### Instructions to follow
Please count the lines in the data below that contain the string "series". Reply with the number alone.

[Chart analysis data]
* * * * * * *

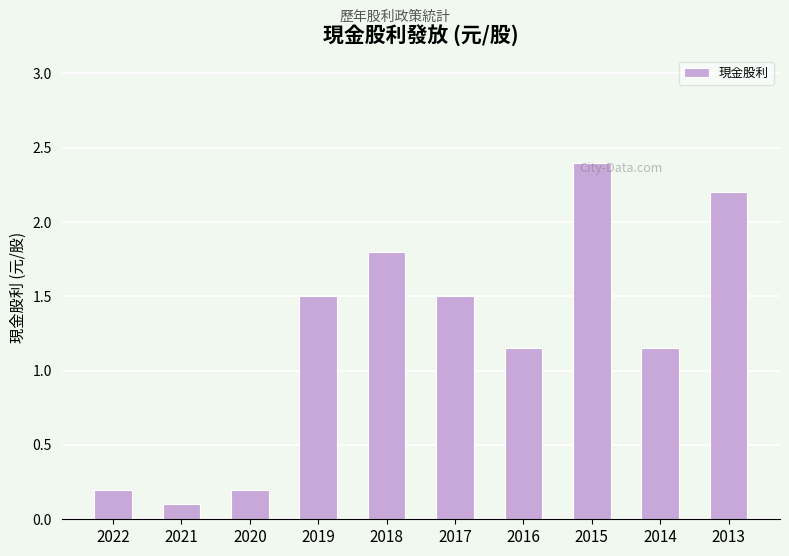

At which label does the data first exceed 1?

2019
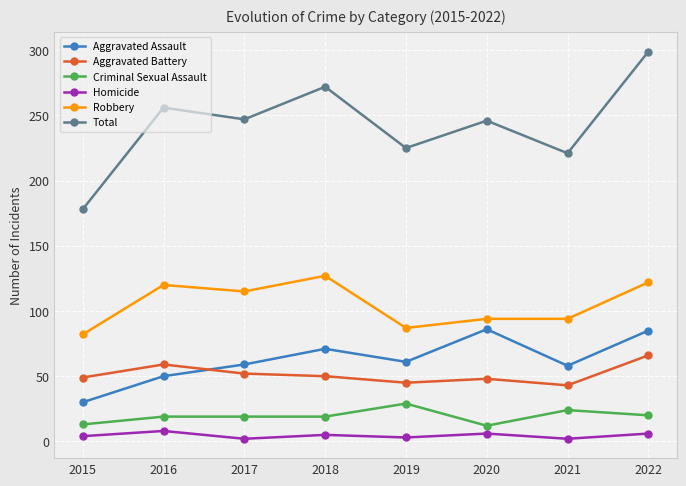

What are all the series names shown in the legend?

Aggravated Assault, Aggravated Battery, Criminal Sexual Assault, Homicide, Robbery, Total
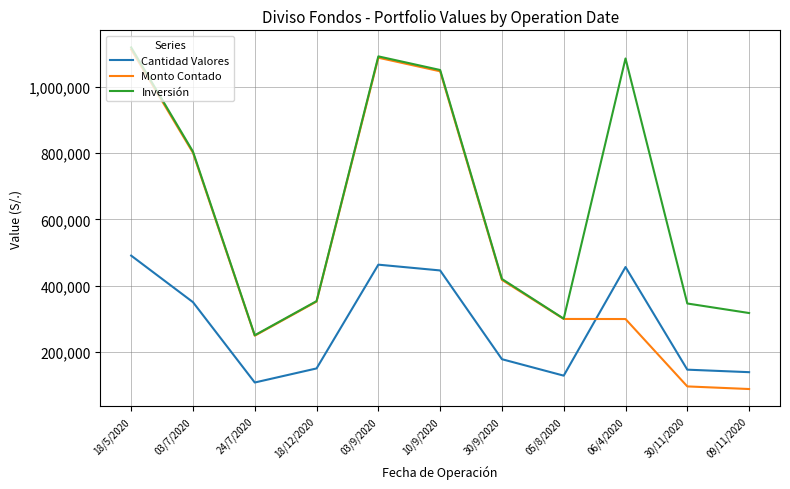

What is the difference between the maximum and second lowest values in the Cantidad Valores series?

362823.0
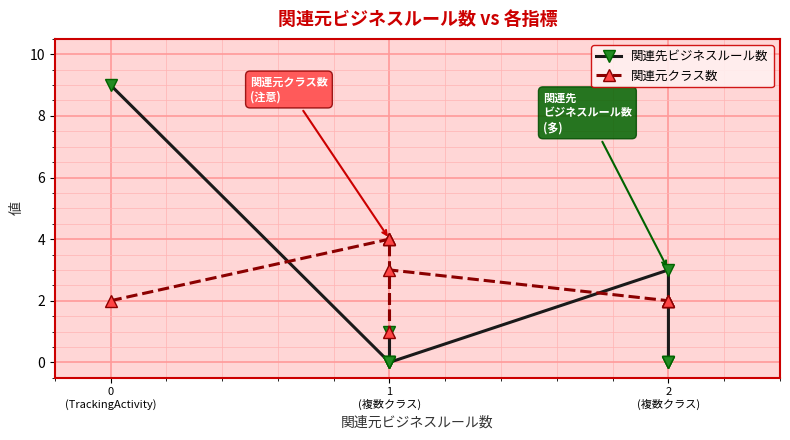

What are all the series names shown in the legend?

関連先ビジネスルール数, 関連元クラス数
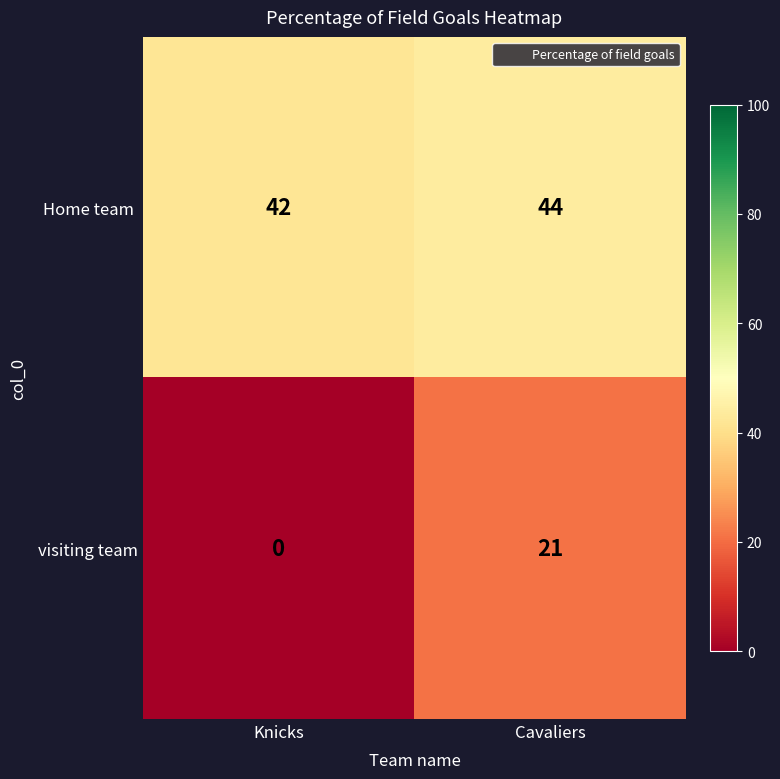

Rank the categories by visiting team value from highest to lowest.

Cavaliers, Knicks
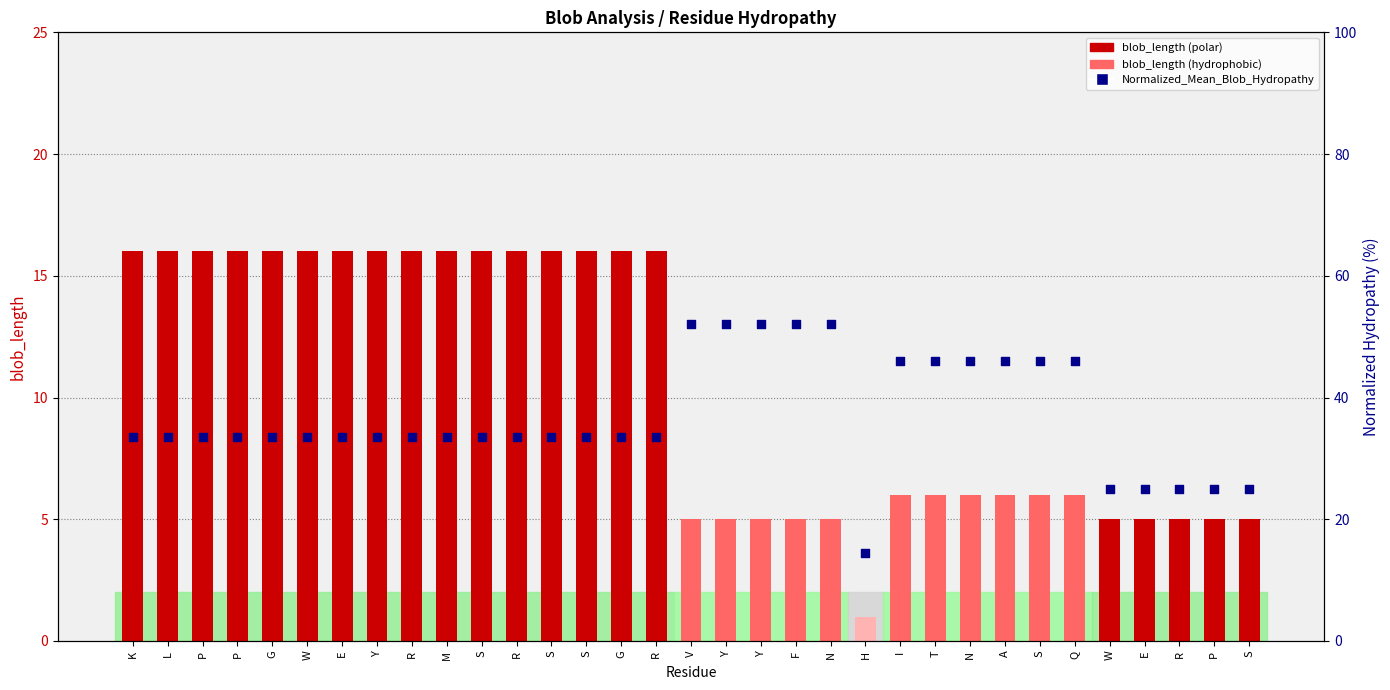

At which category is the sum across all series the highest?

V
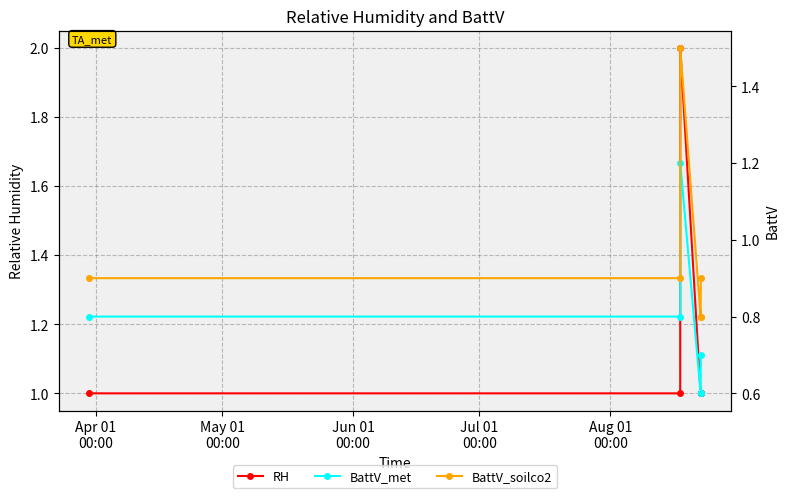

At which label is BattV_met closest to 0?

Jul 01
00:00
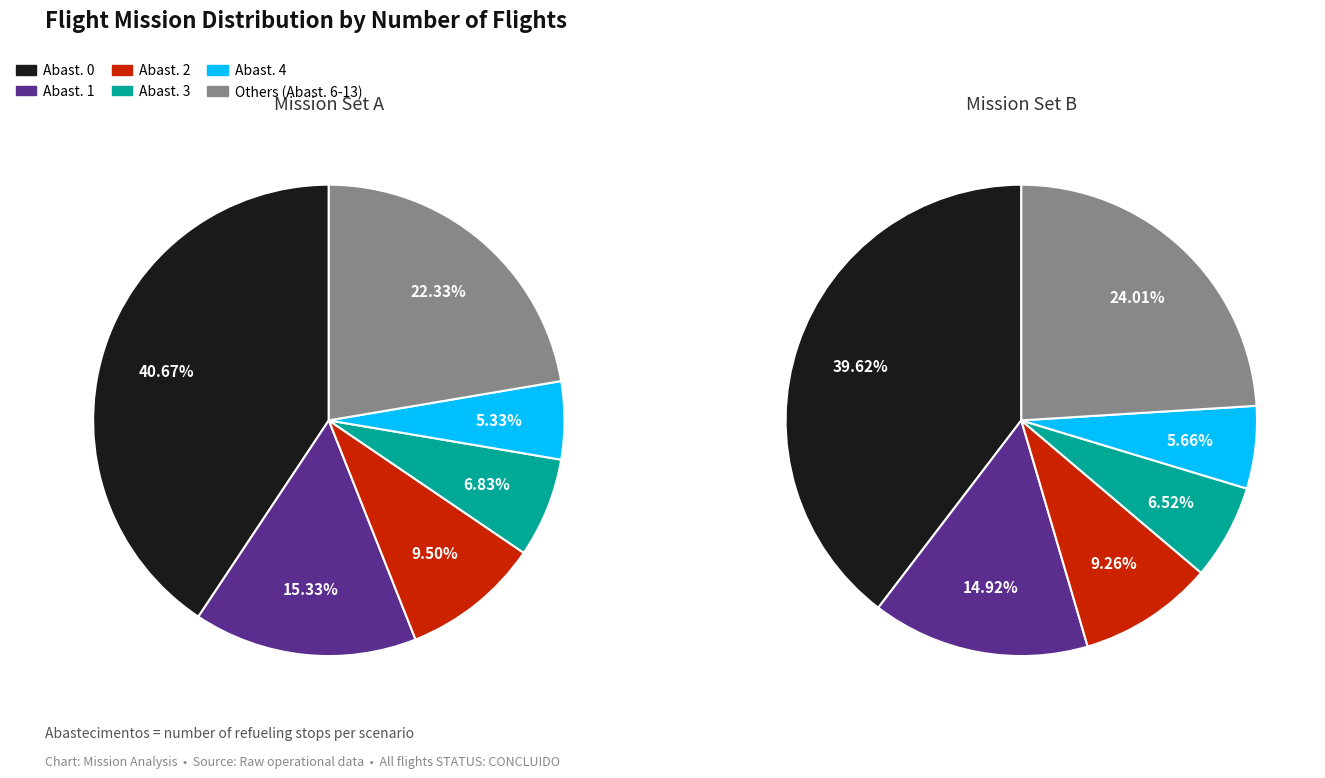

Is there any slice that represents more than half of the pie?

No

* * * * * * *

### Output of the exercise
4